Primary focus on open-source models; the generalizability of these findings to top-tier closed-source models (GPT-4, Claude) remains an open question.
Personal Insight: Bijection is only one dimension of code understanding; other forms of invertibility like de-compilation or symbolic execution remain uncovered.

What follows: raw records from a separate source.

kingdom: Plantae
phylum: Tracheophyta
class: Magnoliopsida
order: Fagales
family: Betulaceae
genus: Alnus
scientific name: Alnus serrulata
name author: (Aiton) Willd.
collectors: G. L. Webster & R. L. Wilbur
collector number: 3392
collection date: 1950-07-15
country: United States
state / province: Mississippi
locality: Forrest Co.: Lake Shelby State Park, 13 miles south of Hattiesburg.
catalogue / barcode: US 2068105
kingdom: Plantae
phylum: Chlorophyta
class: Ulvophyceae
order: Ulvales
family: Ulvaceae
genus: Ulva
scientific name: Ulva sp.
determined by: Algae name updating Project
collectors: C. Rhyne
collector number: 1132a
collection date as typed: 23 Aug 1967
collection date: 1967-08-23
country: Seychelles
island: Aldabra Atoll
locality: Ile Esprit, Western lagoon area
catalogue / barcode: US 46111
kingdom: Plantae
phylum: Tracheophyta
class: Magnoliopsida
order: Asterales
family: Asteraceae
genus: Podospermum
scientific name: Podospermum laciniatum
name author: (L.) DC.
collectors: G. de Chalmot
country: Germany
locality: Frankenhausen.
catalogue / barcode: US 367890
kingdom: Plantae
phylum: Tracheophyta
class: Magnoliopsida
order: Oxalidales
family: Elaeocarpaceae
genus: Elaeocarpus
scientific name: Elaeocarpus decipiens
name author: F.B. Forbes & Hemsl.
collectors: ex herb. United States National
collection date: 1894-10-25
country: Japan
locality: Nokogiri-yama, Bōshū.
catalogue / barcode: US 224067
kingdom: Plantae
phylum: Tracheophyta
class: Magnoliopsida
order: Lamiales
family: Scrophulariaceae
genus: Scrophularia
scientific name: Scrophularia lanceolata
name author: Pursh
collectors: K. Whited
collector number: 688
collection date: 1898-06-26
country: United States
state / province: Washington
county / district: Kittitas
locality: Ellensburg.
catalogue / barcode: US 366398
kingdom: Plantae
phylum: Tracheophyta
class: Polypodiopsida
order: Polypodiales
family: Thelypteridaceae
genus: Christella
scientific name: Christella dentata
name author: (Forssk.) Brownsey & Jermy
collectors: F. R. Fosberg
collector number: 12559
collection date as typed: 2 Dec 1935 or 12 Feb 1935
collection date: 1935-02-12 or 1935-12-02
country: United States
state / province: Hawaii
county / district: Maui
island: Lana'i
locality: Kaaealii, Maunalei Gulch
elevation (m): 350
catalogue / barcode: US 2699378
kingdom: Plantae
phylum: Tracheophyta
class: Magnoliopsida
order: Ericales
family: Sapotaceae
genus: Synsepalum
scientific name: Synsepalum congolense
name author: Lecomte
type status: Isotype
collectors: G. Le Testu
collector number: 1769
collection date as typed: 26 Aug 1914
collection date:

vs. IdentityChain (Min 2024): Evaluates spec↔code consistency based on semantic equivalence, whereas Ours requires much stricter exact bijections.
vs. RTC (Allamanis 2024): Performs code↔NL description round-trips at a semantic level; Ours operates at a bit-precise data level.
vs. CodeIO/CRUXEval: These score forward and backward directions independently; Ours emphasizes that both directions must be self-consistent.
vs. CodeMind/REVAL/CACP: These rely on complex trace or concept-level annotations; Ours automatically scores via round-trip EM without additional labels.

Rating¶

Novelty: ⭐⭐⭐⭐⭐ Introducing round-trip bijections to code reasoning and operationalizing invertibility is a truly fresh perspective.
Experimental Thoroughness: ⭐⭐⭐⭐ Extensive testing across 15 models and 3 paradigms, though closed-source models are absent.
Writing Quality: ⭐⭐⭐⭐ Clear mathematical definitions and well-articulated task distinctions.
Value: ⭐⭐⭐⭐⭐ Exposing the systematic failure of Transformers in stateful bijections provides a clear target for the code reasoning community.